PLAIN CITY, Ohio — It isn’t easy to stand up in an open courtroom and
bear witness to the abject wretchedness of your financial situation, but
by the time Doug Wallace Jr. was 31 years old, he had little to lose by
trying.
Diabetes had rendered him legally blind and unemployed just a few years
after graduating from Eastern Kentucky University. He filed for
bankruptcy protection and quickly got rid of thousands of dollars of
medical and other debt.
But his $89,000 in
student loans
were another story. Federal bankruptcy law requires those who wish to
erase that debt to prove that repaying it will cause an “undue
hardship.” And one component of that test is often convincing a federal
judge that there is a “certainty of hopelessness” to their financial
lives for much of the repayment period.
“It’s like you’re not worth much in society,” Mr. Wallace said.

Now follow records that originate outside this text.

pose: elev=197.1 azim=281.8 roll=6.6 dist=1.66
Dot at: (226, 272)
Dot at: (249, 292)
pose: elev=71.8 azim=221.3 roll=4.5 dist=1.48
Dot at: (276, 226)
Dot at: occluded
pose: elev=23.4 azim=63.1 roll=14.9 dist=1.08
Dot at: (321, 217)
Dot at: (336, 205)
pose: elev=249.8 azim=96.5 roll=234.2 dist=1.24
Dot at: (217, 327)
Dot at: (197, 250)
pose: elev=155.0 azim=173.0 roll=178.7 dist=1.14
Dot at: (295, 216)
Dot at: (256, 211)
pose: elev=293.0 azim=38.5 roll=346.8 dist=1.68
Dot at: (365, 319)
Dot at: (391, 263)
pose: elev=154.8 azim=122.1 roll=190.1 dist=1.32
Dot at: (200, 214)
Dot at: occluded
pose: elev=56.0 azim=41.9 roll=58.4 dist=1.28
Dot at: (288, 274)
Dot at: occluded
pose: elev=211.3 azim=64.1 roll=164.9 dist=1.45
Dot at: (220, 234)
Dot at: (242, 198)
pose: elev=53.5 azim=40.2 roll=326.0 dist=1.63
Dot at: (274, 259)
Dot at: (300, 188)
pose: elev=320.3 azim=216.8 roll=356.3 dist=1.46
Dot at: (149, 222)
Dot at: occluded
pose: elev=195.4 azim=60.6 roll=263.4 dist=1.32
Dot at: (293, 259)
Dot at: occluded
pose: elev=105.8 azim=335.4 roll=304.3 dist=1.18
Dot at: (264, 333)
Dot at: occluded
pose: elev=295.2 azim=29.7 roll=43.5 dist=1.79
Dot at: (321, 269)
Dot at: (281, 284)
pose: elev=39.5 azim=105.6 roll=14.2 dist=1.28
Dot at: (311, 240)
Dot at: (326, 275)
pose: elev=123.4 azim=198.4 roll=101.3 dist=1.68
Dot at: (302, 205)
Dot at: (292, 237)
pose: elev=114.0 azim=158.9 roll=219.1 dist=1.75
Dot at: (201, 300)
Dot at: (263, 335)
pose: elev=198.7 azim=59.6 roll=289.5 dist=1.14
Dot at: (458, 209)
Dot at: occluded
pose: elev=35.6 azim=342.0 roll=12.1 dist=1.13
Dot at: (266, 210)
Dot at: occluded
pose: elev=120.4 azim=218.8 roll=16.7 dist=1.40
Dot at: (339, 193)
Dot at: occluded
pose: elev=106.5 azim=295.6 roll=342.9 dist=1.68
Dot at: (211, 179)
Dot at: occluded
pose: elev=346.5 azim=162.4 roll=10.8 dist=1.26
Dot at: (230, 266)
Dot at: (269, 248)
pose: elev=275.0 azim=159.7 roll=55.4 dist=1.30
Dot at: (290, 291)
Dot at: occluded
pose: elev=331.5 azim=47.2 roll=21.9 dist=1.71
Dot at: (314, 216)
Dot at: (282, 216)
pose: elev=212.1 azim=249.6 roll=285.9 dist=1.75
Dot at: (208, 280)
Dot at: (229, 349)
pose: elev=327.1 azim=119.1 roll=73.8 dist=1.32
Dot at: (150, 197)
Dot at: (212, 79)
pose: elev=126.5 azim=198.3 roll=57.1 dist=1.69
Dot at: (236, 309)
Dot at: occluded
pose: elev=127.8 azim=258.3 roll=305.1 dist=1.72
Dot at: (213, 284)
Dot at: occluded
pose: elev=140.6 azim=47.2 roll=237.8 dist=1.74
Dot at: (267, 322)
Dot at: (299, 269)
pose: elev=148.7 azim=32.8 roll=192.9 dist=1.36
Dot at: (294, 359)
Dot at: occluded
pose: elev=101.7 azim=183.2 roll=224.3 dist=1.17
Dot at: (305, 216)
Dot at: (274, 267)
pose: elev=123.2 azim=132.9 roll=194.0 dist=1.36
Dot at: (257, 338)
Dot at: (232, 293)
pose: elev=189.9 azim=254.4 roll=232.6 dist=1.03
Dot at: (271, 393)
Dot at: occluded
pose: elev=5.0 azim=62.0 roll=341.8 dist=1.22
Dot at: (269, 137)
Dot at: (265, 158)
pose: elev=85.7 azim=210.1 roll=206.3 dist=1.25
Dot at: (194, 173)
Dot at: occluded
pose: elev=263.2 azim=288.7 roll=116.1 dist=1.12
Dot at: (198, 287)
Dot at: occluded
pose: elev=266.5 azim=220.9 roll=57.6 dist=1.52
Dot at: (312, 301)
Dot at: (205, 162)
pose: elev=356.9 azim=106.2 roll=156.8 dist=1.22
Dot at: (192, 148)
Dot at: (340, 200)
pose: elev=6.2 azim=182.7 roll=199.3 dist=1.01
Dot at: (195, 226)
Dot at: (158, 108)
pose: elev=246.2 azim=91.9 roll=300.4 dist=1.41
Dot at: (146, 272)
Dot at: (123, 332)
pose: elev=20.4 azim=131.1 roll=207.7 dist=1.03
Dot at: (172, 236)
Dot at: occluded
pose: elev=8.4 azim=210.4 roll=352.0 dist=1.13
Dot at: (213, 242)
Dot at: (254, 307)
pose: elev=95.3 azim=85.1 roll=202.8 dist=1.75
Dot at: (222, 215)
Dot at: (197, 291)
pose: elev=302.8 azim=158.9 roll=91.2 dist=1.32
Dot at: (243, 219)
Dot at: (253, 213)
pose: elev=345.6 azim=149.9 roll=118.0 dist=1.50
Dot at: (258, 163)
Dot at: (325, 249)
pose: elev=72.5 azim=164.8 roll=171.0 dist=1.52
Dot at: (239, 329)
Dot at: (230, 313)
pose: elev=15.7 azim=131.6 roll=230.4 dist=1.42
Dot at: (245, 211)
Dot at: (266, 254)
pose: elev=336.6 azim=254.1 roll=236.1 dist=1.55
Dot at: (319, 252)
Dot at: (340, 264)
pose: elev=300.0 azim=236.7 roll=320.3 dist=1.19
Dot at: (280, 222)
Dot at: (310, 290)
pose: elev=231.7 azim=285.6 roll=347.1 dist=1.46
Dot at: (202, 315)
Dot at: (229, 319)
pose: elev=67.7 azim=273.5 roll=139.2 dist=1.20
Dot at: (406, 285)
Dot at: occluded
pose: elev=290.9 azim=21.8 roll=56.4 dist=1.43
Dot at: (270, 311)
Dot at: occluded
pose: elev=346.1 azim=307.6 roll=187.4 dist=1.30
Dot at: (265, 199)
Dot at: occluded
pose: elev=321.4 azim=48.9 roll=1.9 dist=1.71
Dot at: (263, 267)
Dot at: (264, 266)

Nevertheless, Mr. Wallace made his case. And on Wednesday, nearly six
years after he first filed for bankruptcy, he may finally get a signal
as to whether his situation is sufficiently bleak to merit the
cancellation of his
loans.
The gantlet he has run so far is so forbidding that a large majority of
bankrupt people do not attempt it. Yet for a small number of debtors
like Mr. Wallace who persist, some academic research shows there may be a
reasonable shot at shedding at least part of their debt. So they try.
Before the mid-1970s, debtors were able to get rid of student loans in bankruptcy court just as they could credit card debt or
auto loans.
But after scattered reports of new doctors and lawyers filing for
bankruptcy and wiping away their student debt, resentful members of
Congress changed the law in 1976.
In an effort to protect the taxpayer money that is on the line every
time a student or parent signs for a new federal loan, Congress
toughened the law again in 1990 and again in 1998. In 2005, for-profit
companies that lend money to students persuaded Congress to extend the
same rules to their private loans.
But with each change, lawmakers never defined what debtors had to do to
prove that their financial hardship was “undue.” Instead, federal
bankruptcy judges have spent years struggling to do it themselves.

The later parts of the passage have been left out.